• **What you will do**: Give the listing again in full, exactly as written.

• **Data**:
++++++++++++++++++++

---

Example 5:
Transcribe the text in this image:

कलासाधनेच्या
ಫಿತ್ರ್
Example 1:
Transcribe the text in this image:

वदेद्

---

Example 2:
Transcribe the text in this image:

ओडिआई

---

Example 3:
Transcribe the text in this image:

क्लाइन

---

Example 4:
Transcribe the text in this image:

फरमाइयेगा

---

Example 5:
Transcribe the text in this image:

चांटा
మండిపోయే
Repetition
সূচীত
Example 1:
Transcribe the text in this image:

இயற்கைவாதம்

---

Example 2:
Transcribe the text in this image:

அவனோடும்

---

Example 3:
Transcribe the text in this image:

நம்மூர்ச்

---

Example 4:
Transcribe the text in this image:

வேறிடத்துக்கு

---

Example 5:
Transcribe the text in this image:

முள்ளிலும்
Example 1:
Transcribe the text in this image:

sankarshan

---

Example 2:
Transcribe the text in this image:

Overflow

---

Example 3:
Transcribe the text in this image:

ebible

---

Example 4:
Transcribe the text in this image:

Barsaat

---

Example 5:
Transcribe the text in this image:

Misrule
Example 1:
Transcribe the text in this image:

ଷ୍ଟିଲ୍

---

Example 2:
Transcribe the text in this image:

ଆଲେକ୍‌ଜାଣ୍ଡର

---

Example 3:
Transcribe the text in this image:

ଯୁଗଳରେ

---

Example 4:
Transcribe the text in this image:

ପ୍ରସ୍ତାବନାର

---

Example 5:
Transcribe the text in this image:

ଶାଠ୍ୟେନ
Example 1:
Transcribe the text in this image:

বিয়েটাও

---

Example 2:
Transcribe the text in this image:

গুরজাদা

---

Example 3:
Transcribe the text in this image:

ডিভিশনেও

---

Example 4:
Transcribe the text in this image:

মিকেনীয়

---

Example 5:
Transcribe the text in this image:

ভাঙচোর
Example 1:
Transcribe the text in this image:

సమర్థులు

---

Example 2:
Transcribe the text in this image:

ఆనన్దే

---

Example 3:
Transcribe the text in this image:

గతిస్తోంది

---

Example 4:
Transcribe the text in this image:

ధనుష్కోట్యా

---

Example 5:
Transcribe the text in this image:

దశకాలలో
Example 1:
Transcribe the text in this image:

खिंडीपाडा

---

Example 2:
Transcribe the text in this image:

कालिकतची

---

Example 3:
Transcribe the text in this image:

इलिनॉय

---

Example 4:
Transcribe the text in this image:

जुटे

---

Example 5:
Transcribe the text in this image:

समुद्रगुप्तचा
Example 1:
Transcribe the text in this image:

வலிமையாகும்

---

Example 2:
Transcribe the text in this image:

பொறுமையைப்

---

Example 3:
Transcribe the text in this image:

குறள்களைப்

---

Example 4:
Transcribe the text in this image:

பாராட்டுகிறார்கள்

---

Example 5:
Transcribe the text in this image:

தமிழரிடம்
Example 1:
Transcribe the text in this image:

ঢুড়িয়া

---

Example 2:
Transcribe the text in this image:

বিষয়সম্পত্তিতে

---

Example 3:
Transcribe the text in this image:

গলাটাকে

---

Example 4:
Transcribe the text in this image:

++++++++++++++++++++

• **Solution to the exercise**:
---

Example 5:
Transcribe the text in this image:

कलासाधनेच्या
ಫಿತ್ರ್
Example 1:
Transcribe the text in this image:

वदेद्

---

Example 2:
Transcribe the text in this image:

ओडिआई

---

Example 3:
Transcribe the text in this image:

क्लाइन

---

Example 4:
Transcribe the text in this image:

फरमाइयेगा

---

Example 5:
Transcribe the text in this image:

चांटा
మండిపోయే
Repetition
সূচীত
Example 1:
Transcribe the text in this image:

இயற்கைவாதம்

---

Example 2:
Transcribe the text in this image:

அவனோடும்

---

Example 3:
Transcribe the text in this image:

நம்மூர்ச்

---

Example 4:
Transcribe the text in this image:

வேறிடத்துக்கு

---

Example 5:
Transcribe the text in this image:

முள்ளிலும்
Example 1:
Transcribe the text in this image:

sankarshan

---

Example 2:
Transcribe the text in this image:

Overflow

---

Example 3:
Transcribe the text in this image:

ebible

---

Example 4:
Transcribe the text in this image:

Barsaat

---

Example 5:
Transcribe the text in this image:

Misrule
Example 1:
Transcribe the text in this image:

ଷ୍ଟିଲ୍

---

Example 2:
Transcribe the text in this image:

ଆଲେକ୍‌ଜାଣ୍ଡର

---

Example 3:
Transcribe the text in this image:

ଯୁଗଳରେ

---

Example 4:
Transcribe the text in this image:

ପ୍ରସ୍ତାବନାର

---

Example 5:
Transcribe the text in this image:

ଶାଠ୍ୟେନ
Example 1:
Transcribe the text in this image:

বিয়েটাও

---

Example 2:
Transcribe the text in this image:

গুরজাদা

---

Example 3:
Transcribe the text in this image:

ডিভিশনেও

---

Example 4:
Transcribe the text in this image:

মিকেনীয়

---

Example 5:
Transcribe the text in this image:

ভাঙচোর
Example 1:
Transcribe the text in this image:

సమర్థులు

---

Example 2:
Transcribe the text in this image:

ఆనన్దే

---

Example 3:
Transcribe the text in this image:

గతిస్తోంది

---

Example 4:
Transcribe the text in this image:

ధనుష్కోట్యా

---

Example 5:
Transcribe the text in this image:

దశకాలలో
Example 1:
Transcribe the text in this image:

खिंडीपाडा

---

Example 2:
Transcribe the text in this image:

कालिकतची

---

Example 3:
Transcribe the text in this image:

इलिनॉय

---

Example 4:
Transcribe the text in this image:

जुटे

---

Example 5:
Transcribe the text in this image:

समुद्रगुप्तचा
Example 1:
Transcribe the text in this image:

வலிமையாகும்

---

Example 2:
Transcribe the text in this image:

பொறுமையைப்

---

Example 3:
Transcribe the text in this image:

குறள்களைப்

---

Example 4:
Transcribe the text in this image:

பாராட்டுகிறார்கள்

---

Example 5:
Transcribe the text in this image:

தமிழரிடம்
Example 1:
Transcribe the text in this image:

ঢুড়িয়া

---

Example 2:
Transcribe the text in this image:

বিষয়সম্পত্তিতে

---

Example 3:
Transcribe the text in this image:

গলাটাকে

---

Example 4:
Transcribe the text in this image:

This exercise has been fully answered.